**ACTION ITEM**
Write out each record exactly as it stands. No pictures belong in the copy.

**Page segmentation data**
——
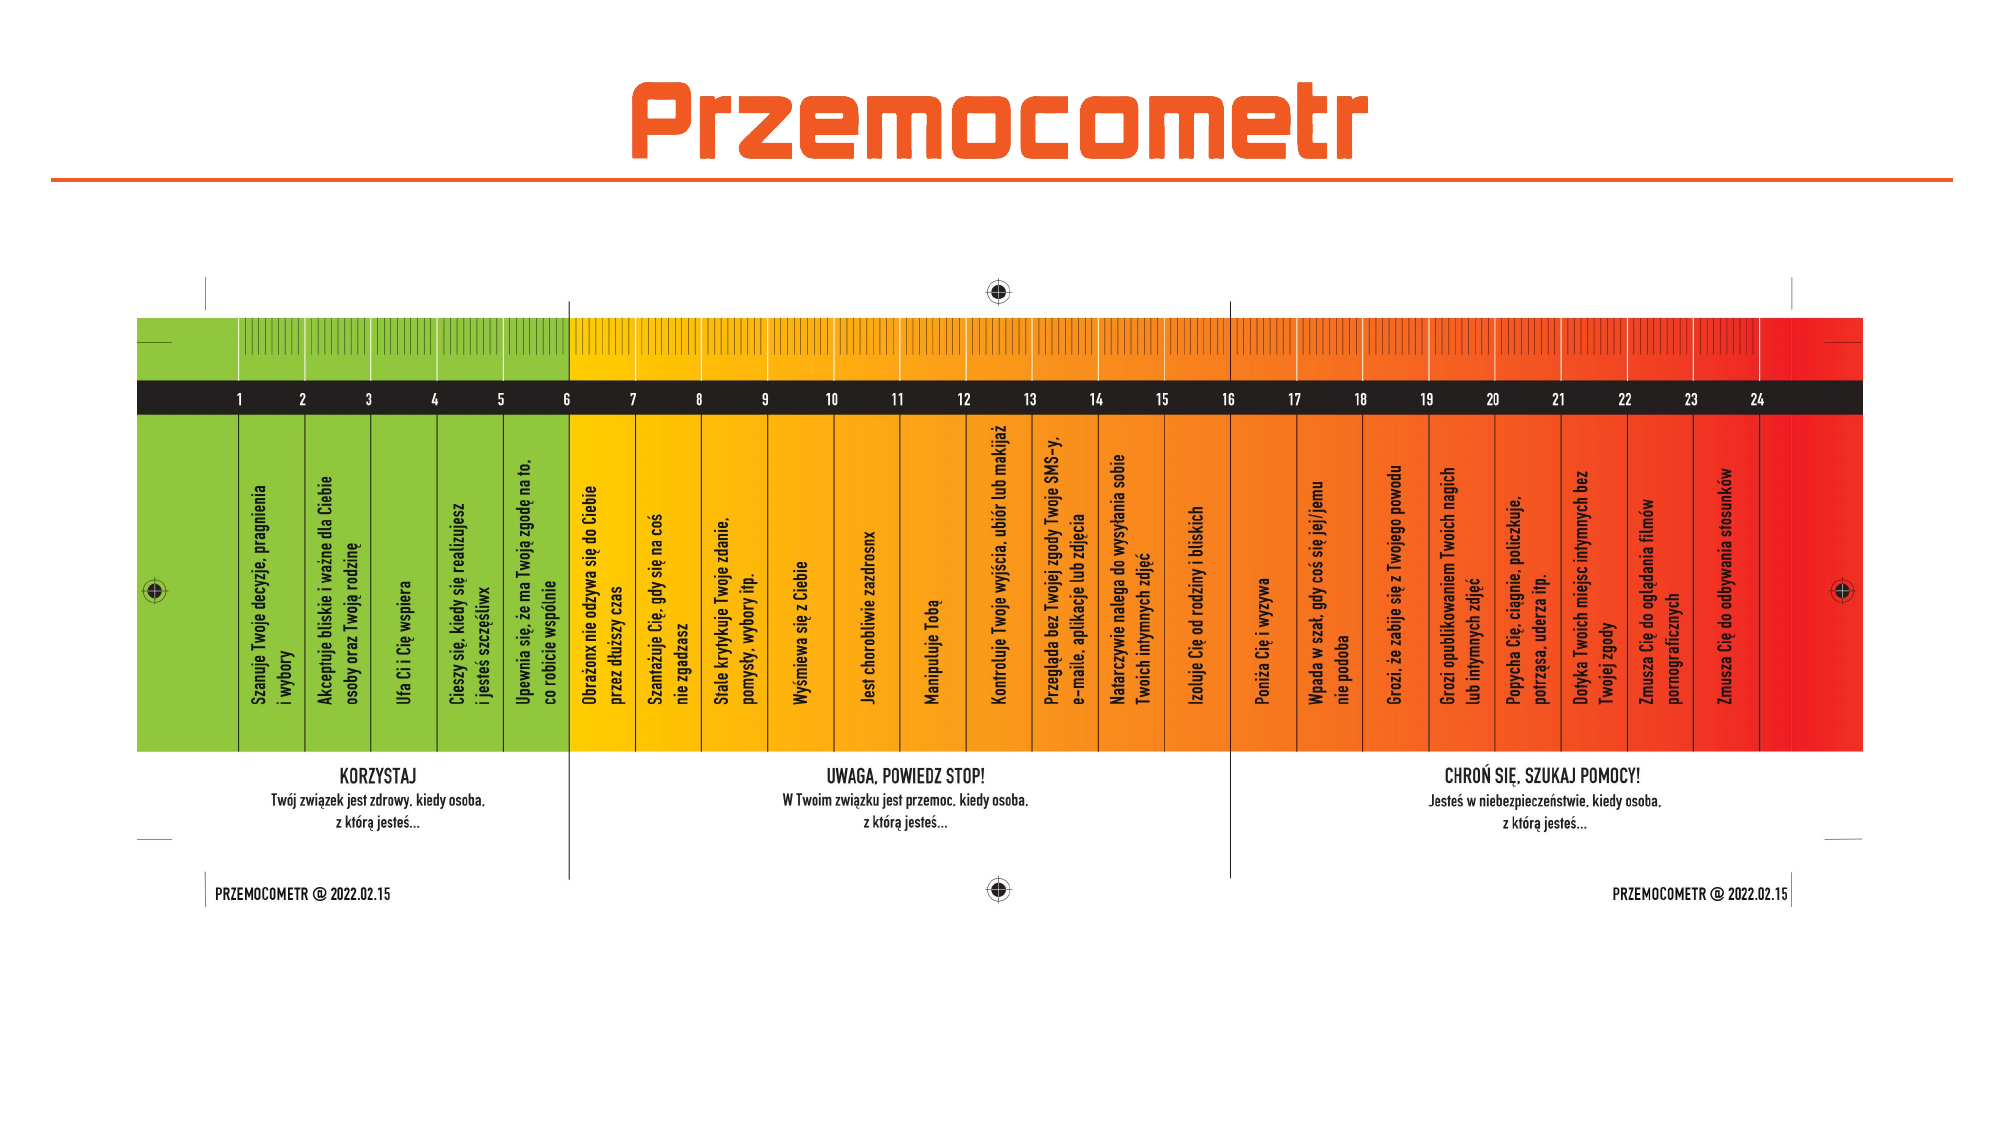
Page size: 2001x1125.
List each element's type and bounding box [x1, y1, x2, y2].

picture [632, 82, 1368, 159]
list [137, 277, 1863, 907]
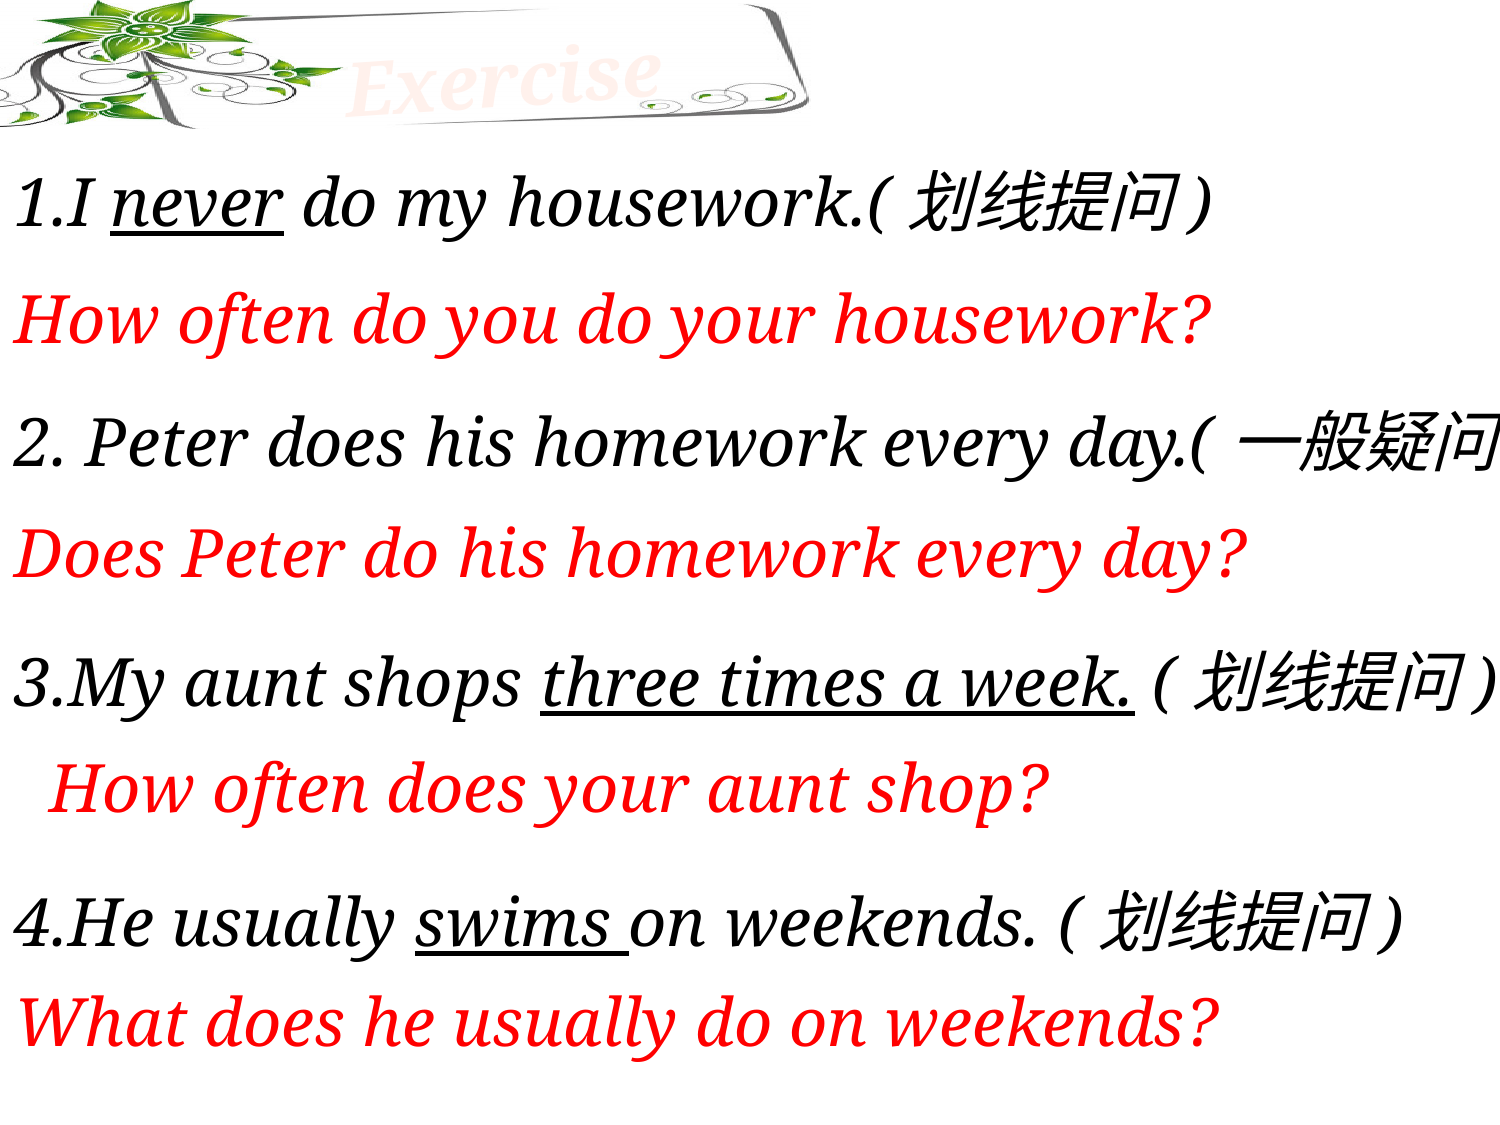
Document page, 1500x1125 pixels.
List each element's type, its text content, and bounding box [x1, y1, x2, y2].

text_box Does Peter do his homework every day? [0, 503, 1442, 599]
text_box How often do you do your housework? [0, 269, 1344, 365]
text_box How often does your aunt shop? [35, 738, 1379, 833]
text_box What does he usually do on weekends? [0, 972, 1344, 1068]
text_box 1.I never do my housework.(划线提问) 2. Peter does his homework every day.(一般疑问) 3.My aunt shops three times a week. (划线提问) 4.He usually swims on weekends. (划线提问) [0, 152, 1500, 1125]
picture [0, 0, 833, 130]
——
**EXERCISE SOLUTION**
Page size: 2001x1125.
List each element's type and bounding box [x1, y1, x2, y2].

picture [632, 82, 1368, 159]
list [137, 277, 1863, 907]
Document page, 1500x1125 pixels.
List each element's type, its text content, and bounding box [x1, y1, x2, y2].

text_box Does Peter do his homework every day? [0, 503, 1442, 599]
text_box How often do you do your housework? [0, 269, 1344, 365]
text_box How often does your aunt shop? [35, 738, 1379, 833]
text_box What does he usually do on weekends? [0, 972, 1344, 1068]
text_box 1.I never do my housework.(划线提问) 2. Peter does his homework every day.(一般疑问) 3.My aunt shops three times a week. (划线提问) 4.He usually swims on weekends. (划线提问) [0, 152, 1500, 1125]
picture [0, 0, 833, 130]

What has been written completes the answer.